■ Task description ■
Recast every line of the rows below as a JSON list of strings, one string per line, skipping blank lines. Leave the pictures out of the answer.

■ Dataset records ■
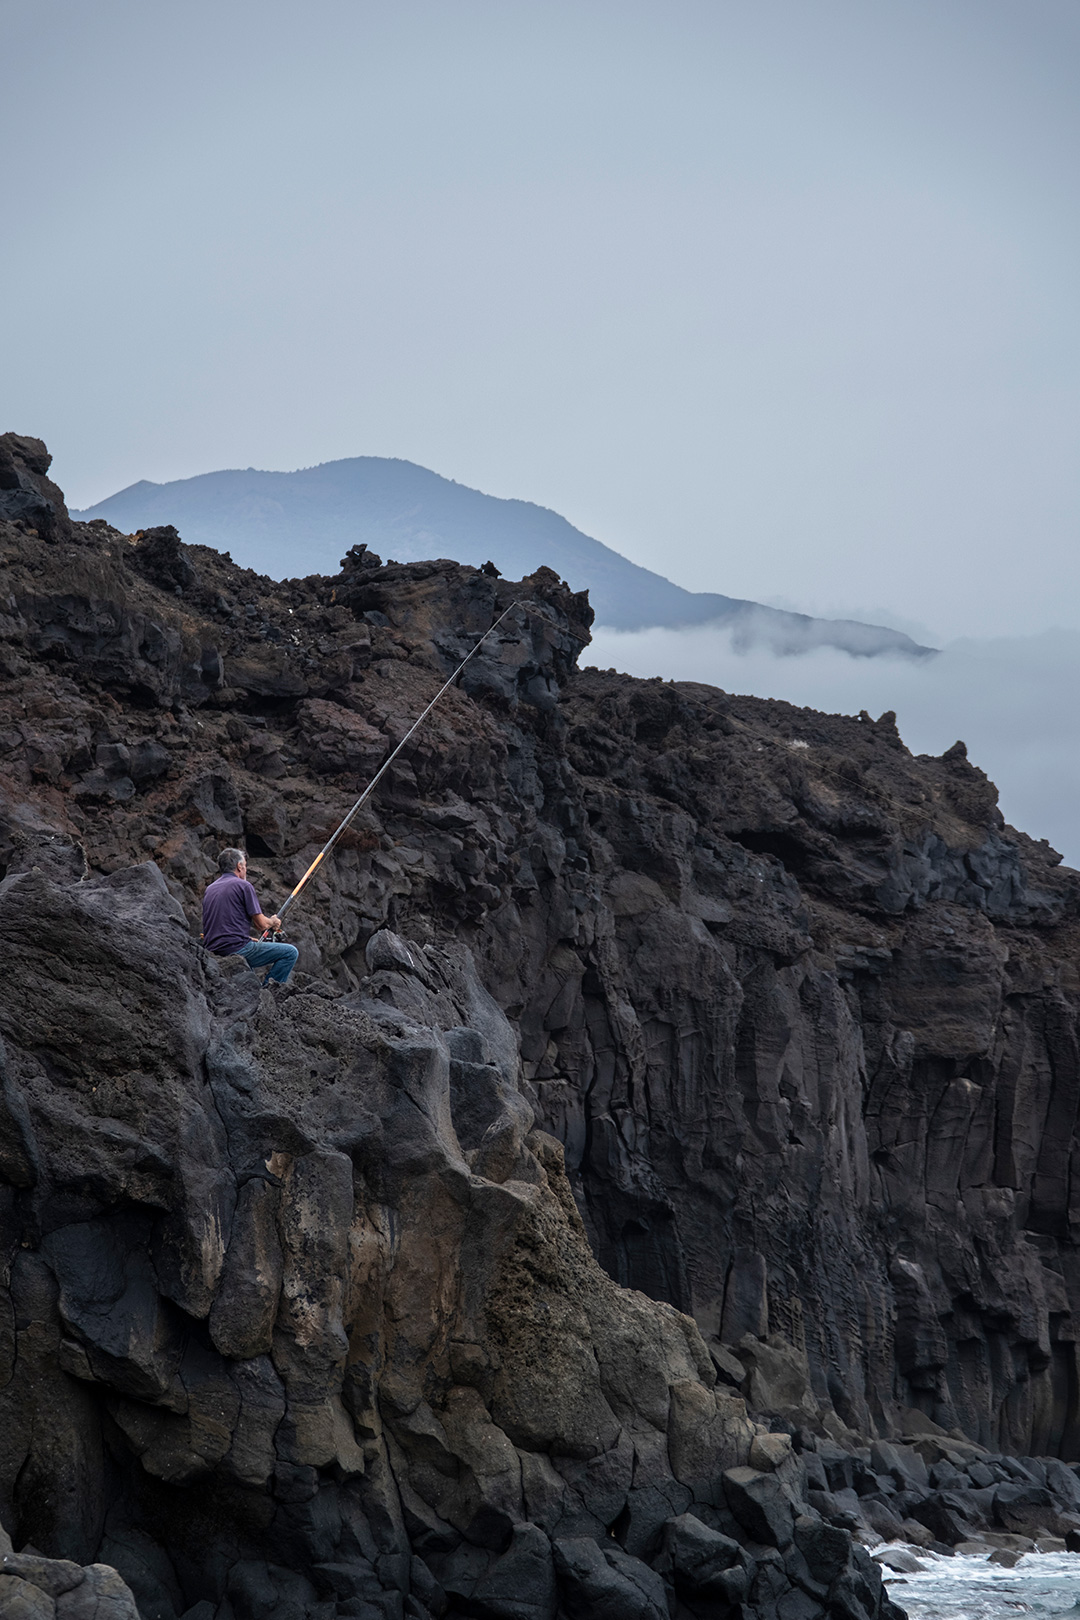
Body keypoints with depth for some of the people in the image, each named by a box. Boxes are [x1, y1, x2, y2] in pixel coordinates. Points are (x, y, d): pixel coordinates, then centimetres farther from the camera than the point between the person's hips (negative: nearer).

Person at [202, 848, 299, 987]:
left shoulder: (210, 889, 18)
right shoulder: (243, 885, -5)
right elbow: (261, 923, -6)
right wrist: (273, 922, 18)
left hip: (213, 951, 8)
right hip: (236, 948, -8)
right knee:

■ Completed exercise ■
[
  "Body keypoints with depth for some of the people in the image, each named by a box. Boxes are [x1, y1, x2, y2] in pixel coordinates. Points are (x, y, d): pixel coordinates, then centimetres farther from the camera than the point between the person's hips (negative: nearer).",
  "Person at [202, 848, 299, 987]:",
  "left shoulder: (210, 889, 18)",
  "right shoulder: (243, 885, -5)",
  "right elbow: (261, 923, -6)",
  "right wrist: (273, 922, 18)",
  "left hip: (213, 951, 8)",
  "right hip: (236, 948, -8)",
  "right knee:"
]